It would appear that the divestment debate has reached a new phase when an investment firm offers a $10,000 prize to the business school team with the best strategy for lowering the carbon intensity of a university’s stock portfolio.
“Eighteen months ago, it was just activists talking about divestment,” says Yonatan Landau, an MBA candidate at the Yale School of Management. “But thought leaders in the investment world talking about divestment is an indicator that the conversation is entering the mainstream.”
Whether divestment has really entered the mainstream, or the definition has evolved to include more nuanced alternatives may be a moot point. On Nov. 14, the Yale School of Management will host the nation’s first low-carbon, institutional investing portfolio case competition. Bob Litterman, former head of risk management for Goldman Sachs, will serve as the lead judge when student teams from 10 of the top U.S. business schools, and one team from Mexico, present road maps for how a fictional university meets that challenge.

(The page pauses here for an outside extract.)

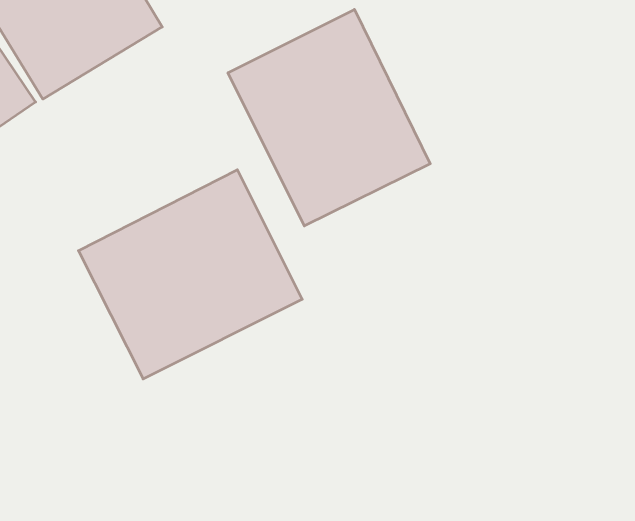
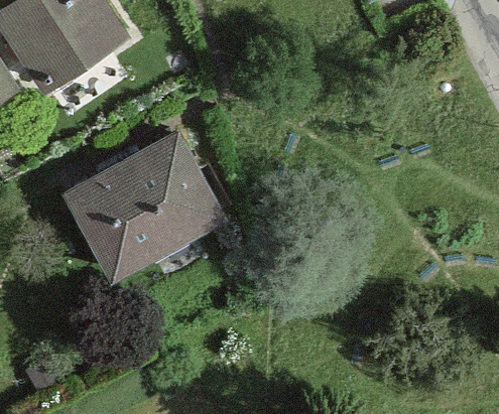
building: [228,9,430,226] -> none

Case competitions invite business school students to respond to cases on specific topics, competing to present the best solution to a unique business challenge before a panel of experts. For students, a case competition is an opportunity to practice a pitch he or she might make to a client on behalf of an employer. For business professionals, the competitions serve as a potential source of innovative ideas.
Money managers need new ideas for responding to growing requests to create roadmaps for reducing the carbon intensity of their portfolios, says Logan Yonavjak, a joint MBA/FES student working with Landau to organize the event. According to Arabella Advisors, in the three years since Hampshire College became the first university to divest its fossil fuel holdings, 15 universities and over 167 foundations, municipalities and other institutions representing over $50 billion dollars in combined market capitalization have sold their stakes in fossil-fuel companies. In the process, the idea of “divestment” has evolved from meaning entirely purging one’s portfolio of all fossil-fuel holdings to selectively selling off the worst contributors to climate change, and investing in low-carbon alternatives. So how does a portfolio manager respond when the board of directors of one of his clients instructs him to reduce the carbon intensity of their portfolio?
Right now institutional investors have to hire outside help. “These are very nuanced, complicated questions and the asset managers and judges who are participating in the competition tell us they’re paying consultants a range of fees to analyze what should be done,” says Landau.
Deciding how to invest when considering climate change is just another form of exposure investors must account for, says Ken Gillingham, an assistant professor of economics with joint appointments at the Yale School of Forestry and Environmental Studies, the School of Management and Yale’s Department of Economics.
Gillingham cites the insurance industry as one that has addressed climate change more than most. “But other than in a hodge-podge fashion,” he says, “energy industries haven’t been systematically taking this risk into consideration.” Many investors are not yet accounting for those risks either, he says, adding, “So, if you’re a forerunner and you’re right, whether it’s on the damage side or on the mitigation side, you can do very well.”
The sponsor of the competition— Commonfund, which specializes in managing the endowments of private universities and non-profit organizations — represents a larger market of socially responsible investment (SRI) that includes “impact investing” in positively impactful social or environmental ventures, “weighted funds” that employ Environmental Social and Governance (ESG) scores, and “screening funds” that prohibit investing in alcohol, tobacco, gambling and arms manufacture. Todd Cort, a lecturer in sustainability at the Yale School of Management, and co-director of the Center for Business and the Environment at Yale (CBEY), which is co-sponsoring the event, says that traditionally, screened funds did not necessarily exclude fossil fuel holdings. Nor should they, necessarily, he adds.
“Not all coal companies are created equal,” says Cort. “And if you’ve got a coal company that’s taking strides to reduce its emissions, versus another that isn’t, you might want to maintain your holdings in order to encourage that behavior.” This is known as shareholder engagement — where shareholders in a company use their equity stake to encourage companies to make more positively impactful decisions. Rapid growth in the number of funds committed to SRI suggests a lot of potential for positive impact. According to U.S. SIF, a non-profit that tracks sustainable investment, the SRI market represented $3.74 trillion dollars in 2012.
Landau suggests that reducing stakes in fossil-fuel holdings is fundamentally different from strategies traditionally employed with weighted funds and screening funds. Because climate change impacts everything, he says, “it’s really systemic risk. You can’t just use traditional investment approaches to diversify your way out of it.”